**Task to complete**
Copy the material below word for word, line by line, but leave out the pictures.

**Dataset records**
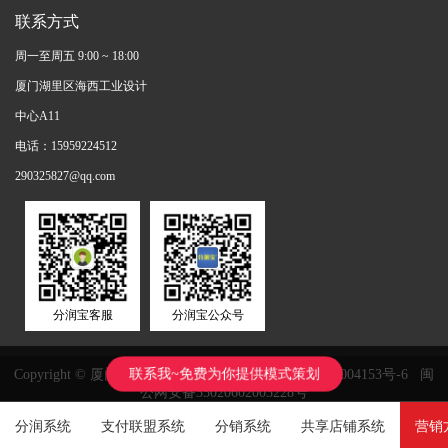
联系方式
周一至周五 9:00 ~ 18:00
厦门湖里区海西工业设计
中心A11
电话：15959224512
290325827@qq.com
分润宝客服
分润宝公众号
联系我~免费为你提供模式策划
Copyright © 厦门鸿鑫正网络科技有限公司
闽ICP备11004153号-6
闽
公网安备35020602003228号
分润系统
支付联盟系统
分销系统
共享店铺系统
营销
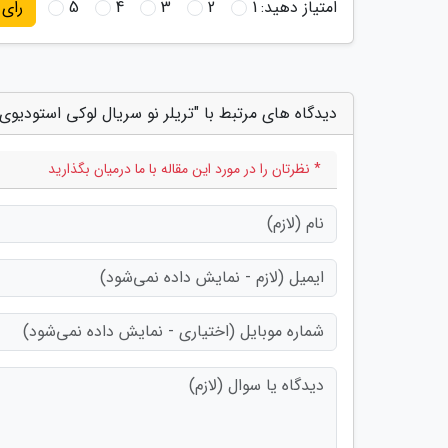
امتیاز دهید:
1
2
3
4
5
رای
دیدگاه های مرتبط با "تریلر نو سریال لوکی استودیوی 
* نظرتان را در مورد این مقاله با ما درمیان بگذارید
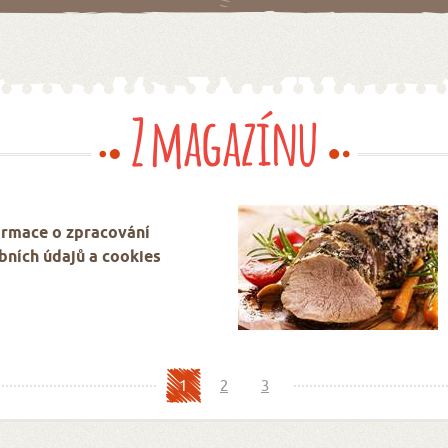
Z magazínu
ormace o zpracování
bních údajů a cookies
1
2
3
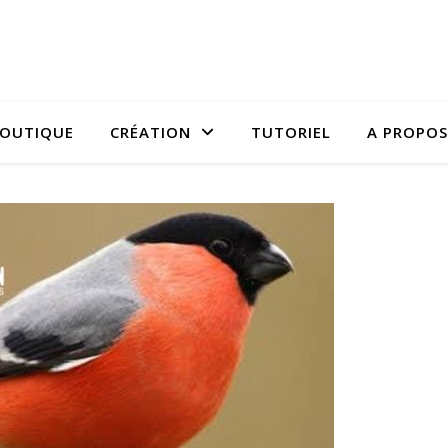
OUTIQUE
CRÉATION
TUTORIEL
A PROPOS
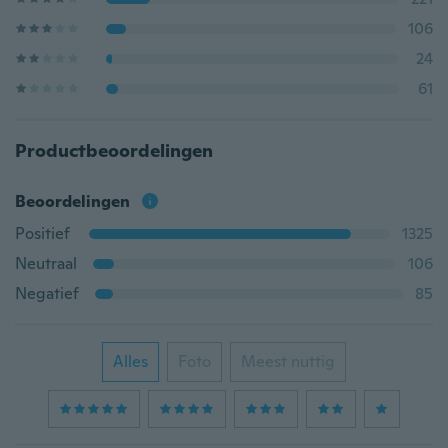
106
24
61
Productbeoordelingen
Beoordelingen
Positief
1325
Neutraal
106
Negatief
85
Alles
Foto
Meest nuttig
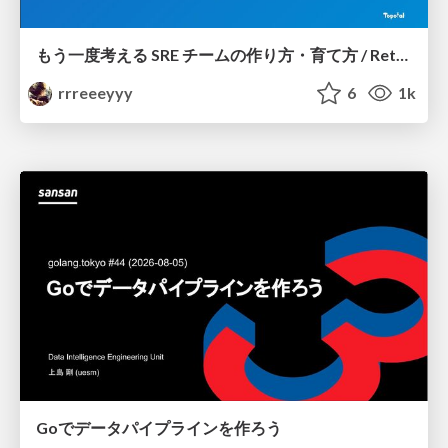
もう一度考える SRE チームの作り方・育て方 / Rethinking SRE #1: Building and Growing SRE Teams
rrreeeyyy
6
1k
Goでデータパイプラインを作ろう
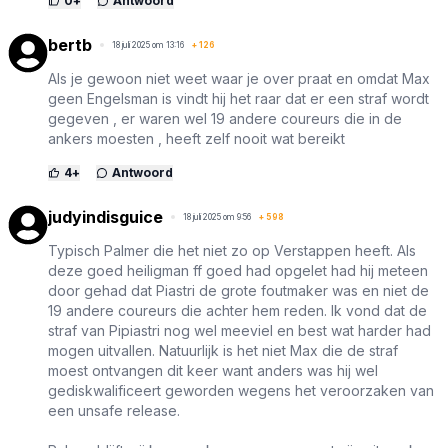
0
+
Antwoord
bertb
18 juli 2025 om 13:16
+
126
Als je gewoon niet weet waar je over praat en omdat Max
geen Engelsman is vindt hij het raar dat er een straf wordt
gegeven , er waren wel 19 andere coureurs die in de
ankers moesten , heeft zelf nooit wat bereikt
4
+
Antwoord
judyindisguice
18 juli 2025 om 9:56
+
598
Typisch Palmer die het niet zo op Verstappen heeft. Als
deze goed heiligman ff goed had opgelet had hij meteen
door gehad dat Piastri de grote foutmaker was en niet de
19 andere coureurs die achter hem reden. Ik vond dat de
straf van Pipiastri nog wel meeviel en best wat harder had
mogen uitvallen. Natuurlijk is het niet Max die de straf
moest ontvangen dit keer want anders was hij wel
gediskwalificeert geworden wegens het veroorzaken van
een unsafe release.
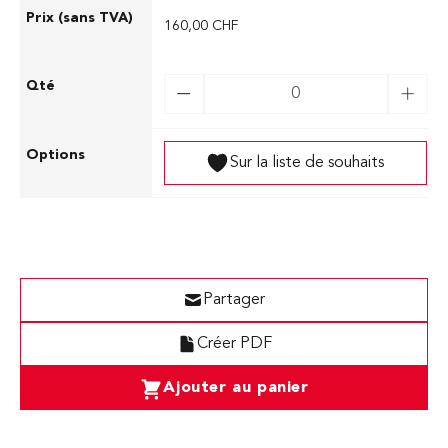
160,00 CHF
Sur la liste de souhaits
Partager
Créer PDF
Ajouter au panier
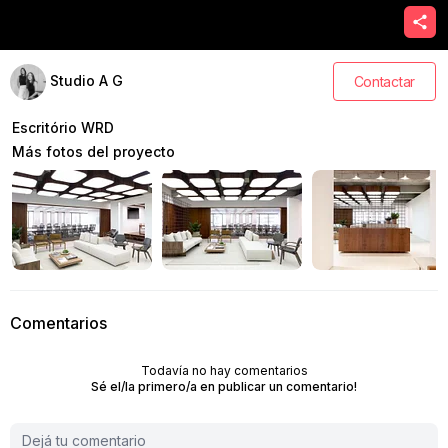
Studio A G
Contactar
Escritório WRD
Más fotos del proyecto
Comentarios
Todavía no hay comentarios
Sé el/la primero/a en publicar un comentario!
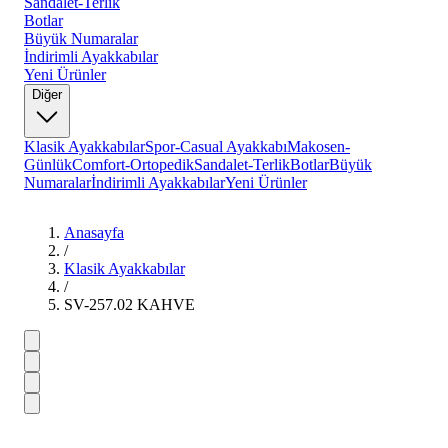
Sandalet-Terlik
Botlar
Büyük Numaralar
İndirimli Ayakkabılar
Yeni Ürünler
Diğer
Klasik Ayakkabılar
Spor-Casual Ayakkabı
Makosen-
Günlük
Comfort-Ortopedik
Sandalet-Terlik
Botlar
Büyük
Numaralar
İndirimli Ayakkabılar
Yeni Ürünler
Anasayfa
/
Klasik Ayakkabılar
/
SV-257.02 KAHVE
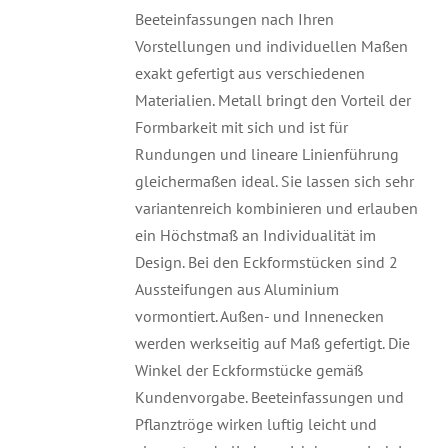
Beeteinfassungen nach Ihren
Vorstellungen und individuellen Maßen
exakt gefertigt aus verschiedenen
Materialien. Metall bringt den Vorteil der
Formbarkeit mit sich und ist für
Rundungen und lineare Linienführung
gleichermaßen ideal. Sie lassen sich sehr
variantenreich kombinieren und erlauben
ein Höchstmaß an Individualität im
Design. Bei den Eckformstücken sind 2
Aussteifungen aus Aluminium
vormontiert. Außen- und Innenecken
werden werkseitig auf Maß gefertigt. Die
Winkel der Eckformstücke gemäß
Kundenvorgabe. Beeteinfassungen und
Pflanztröge wirken luftig leicht und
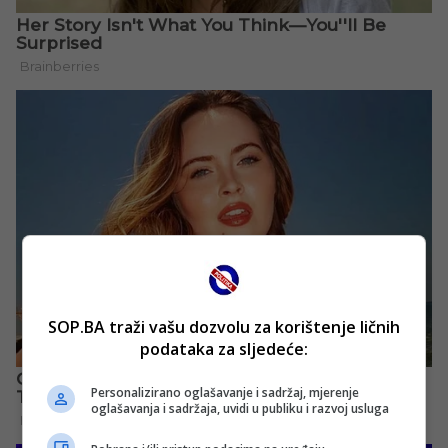
SOP.BA traži vašu dozvolu za korištenje ličnih
podataka za sljedeće:
Personalizirano oglašavanje i sadržaj, mjerenje
oglašavanja i sadržaja, uvidi u publiku i razvoj usluga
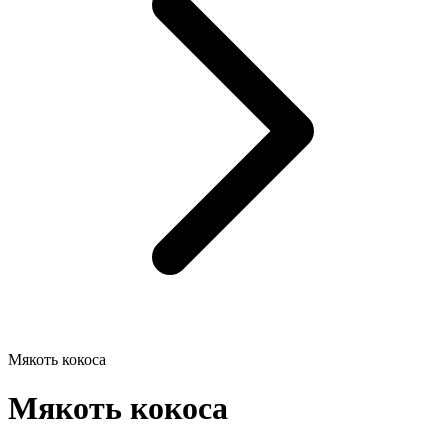
Мякоть кокоса
Мякоть кокоса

**Answer section**
联系方式
周一至周五 9:00 ~ 18:00
厦门湖里区海西工业设计
中心A11
电话：15959224512
290325827@qq.com
分润宝客服
分润宝公众号
联系我~免费为你提供模式策划
Copyright © 厦门鸿鑫正网络科技有限公司
闽ICP备11004153号-6
闽
公网安备35020602003228号
分润系统
支付联盟系统
分销系统
共享店铺系统
营销
امتیاز دهید:
1
2
3
4
5
رای
دیدگاه های مرتبط با "تریلر نو سریال لوکی استودیوی 
* نظرتان را در مورد این مقاله با ما درمیان بگذارید
Z magazínu
ormace o zpracování
bních údajů a cookies
1
2
3
OUTIQUE
CRÉATION
TUTORIEL
A PROPOS
106
24
61
Productbeoordelingen
Beoordelingen
Positief
1325
Neutraal
106
Negatief
85
Alles
Foto
Meest nuttig
もう一度考える SRE チームの作り方・育て方 / Rethinking SRE #1: Building and Growing SRE Teams
rrreeeyyy
6
1k
Goでデータパイプラインを作ろう
0
+
Antwoord
bertb
18 juli 2025 om 13:16
+
126
Als je gewoon niet weet waar je over praat en omdat Max
geen Engelsman is vindt hij het raar dat er een straf wordt
gegeven , er waren wel 19 andere coureurs die in de
ankers moesten , heeft zelf nooit wat bereikt
4
+
Antwoord
judyindisguice
18 juli 2025 om 9:56
+
598
Typisch Palmer die het niet zo op Verstappen heeft. Als
deze goed heiligman ff goed had opgelet had hij meteen
door gehad dat Piastri de grote foutmaker was en niet de
19 andere coureurs die achter hem reden. Ik vond dat de
straf van Pipiastri nog wel meeviel en best wat harder had
mogen uitvallen. Natuurlijk is het niet Max die de straf
moest ontvangen dit keer want anders was hij wel
gediskwalificeert geworden wegens het veroorzaken van
een unsafe release.
160,00 CHF
Sur la liste de souhaits
Partager
Créer PDF
Ajouter au panier
Studio A G
Contactar
Escritório WRD
Más fotos del proyecto
Comentarios
Todavía no hay comentarios
Sé el/la primero/a en publicar un comentario!
Sandalet-Terlik
Botlar
Büyük Numaralar
İndirimli Ayakkabılar
Yeni Ürünler
Diğer
Klasik Ayakkabılar
Spor-Casual Ayakkabı
Makosen-
Günlük
Comfort-Ortopedik
Sandalet-Terlik
Botlar
Büyük
Numaralar
İndirimli Ayakkabılar
Yeni Ürünler
Anasayfa
/
Klasik Ayakkabılar
/
SV-257.02 KAHVE
Beeteinfassungen nach Ihren
Vorstellungen und individuellen Maßen
exakt gefertigt aus verschiedenen
Materialien. Metall bringt den Vorteil der
Formbarkeit mit sich und ist für
Rundungen und lineare Linienführung
gleichermaßen ideal. Sie lassen sich sehr
variantenreich kombinieren und erlauben
ein Höchstmaß an Individualität im
Design. Bei den Eckformstücken sind 2
Aussteifungen aus Aluminium
vormontiert. Außen- und Innenecken
werden werkseitig auf Maß gefertigt. Die
Winkel der Eckformstücke gemäß
Kundenvorgabe. Beeteinfassungen und
Pflanztröge wirken luftig leicht und
SOP.BA traži vašu dozvolu za korištenje ličnih
podataka za sljedeće:
Personalizirano oglašavanje i sadržaj, mjerenje
oglašavanja i sadržaja, uvidi u publiku i razvoj usluga
Мякоть кокоса
Мякоть кокоса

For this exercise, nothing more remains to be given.